La fin du jeu gagnant-gagnant

Analysons les forces et les faiblesses de ces deux approches, sachant que la position du « stuck-in-the-middle » demeure toujours aussi périlleuse. La fabrication des MDD est-elle encore pour la PME une stratégie gagnant-gagnant, comme ce fût le cas aux origines ? La réponse est malheureusement négative. Pour preuve la décision de nombreuses entreprises disposant de marques connues – comme Lamy Lutti – d’abandonner cet univers. Plusieurs raisons conduisent, en effet, à s’interroger sur l’intérêt de fabriquer des MDD en 2016 . Du fait de la concentration des enseignes, les volumes des MDD dites coeur de gamme deviennent parfois disproportionnés par rapport à la taille de l’entreprise fabricante, sachant que le poids d’une enseigne dans le chiffre d’affaires de celle-ci ne devrait pas dépasser la barre des 25 % définie par la Commission européenne, ceci afin d’éviter les risques d’abus de dépendance économique – d’autant qu’en cas de non reconduction de contrat, l’avenir de l’entreprise serait alors fortement compromis. Certes, les enseignes, depuis l’étude historique menée avec le regretté Christophe Chain 1 en 1999, font prévaloir que plus de 75 % de leurs MDD sont produites par des PME, mais dans quelles conditions et à quel tarif ? 2. Les exigences des enseignes sur la sécurité des produits et des sites industriels, la qualité, la logistique, la compétitivité sont totalement légitimes dès lors que la réputation, l’image du magasin et de l’enseigne sont engagées.

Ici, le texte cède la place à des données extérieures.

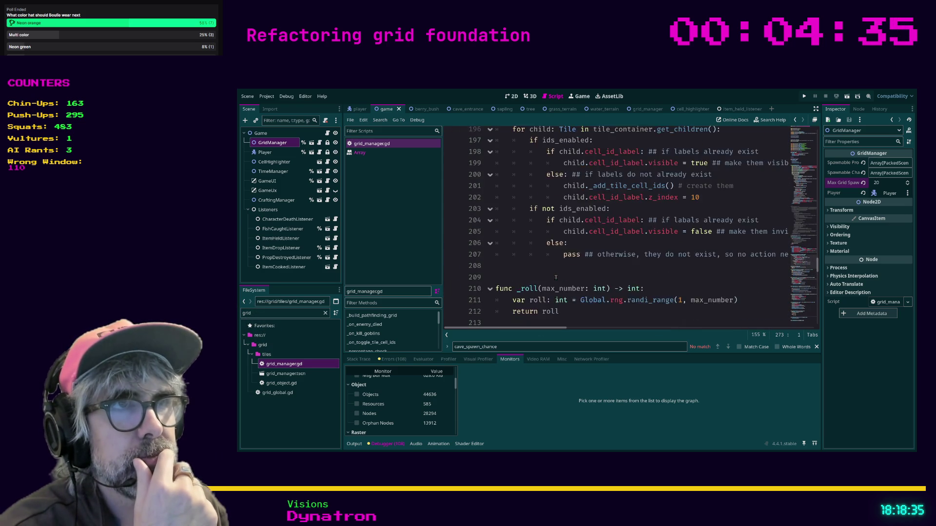
{"action": "scroll", "coordinate": [555, 277], "scroll_direction": "up", "scroll_amount": 5}
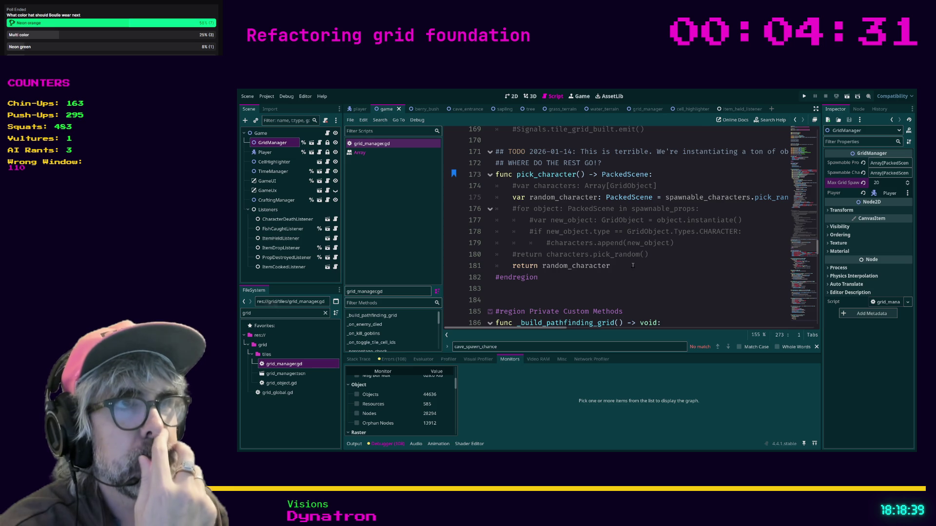
{"action": "scroll", "coordinate": [643, 273], "scroll_direction": "up", "scroll_amount": 1}
- Delete the commented-out loop and the commented characters declaration in pick_character
{"action": "mouse_move", "coordinate": [656, 290]}
{"action": "left_mouse_down"}
{"action": "mouse_move", "coordinate": [551, 281]}
{"action": "mouse_move", "coordinate": [494, 244]}
{"action": "left_mouse_up"}
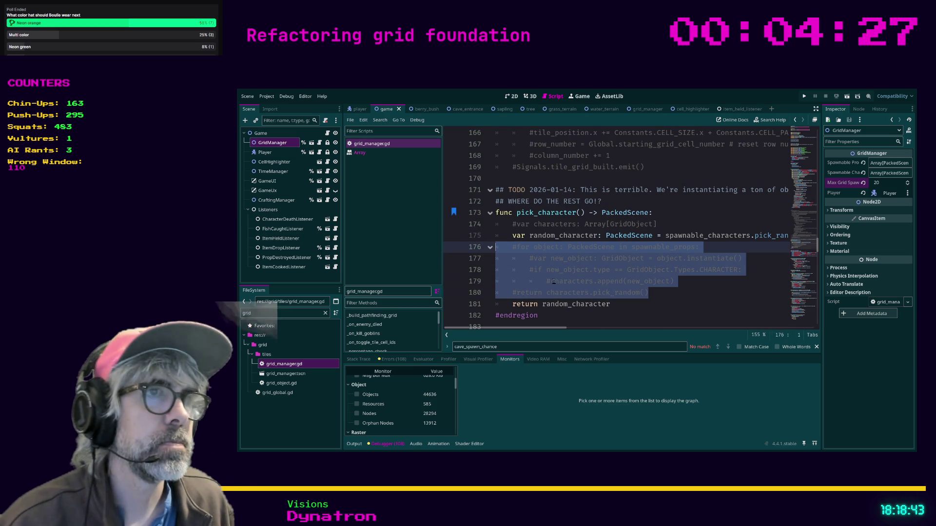
{"action": "key", "text": "BackSpace"}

En revanche, l’explosion de la marge commerciale des MDD pose problème. Les enseignes ont, depuis les années 1995, oublié que le prix de cession des MDD était, à l’origine, en triple net. Les demandes de coopération commerciale, de merchandising, ne sont plus rares et les investissements des industriels pas toujours rémunérés à leur juste valeur, alors que ce devrait pourtant être la règle, dans le souci d’une relation équitable.

La MDD, pour quoi faire ?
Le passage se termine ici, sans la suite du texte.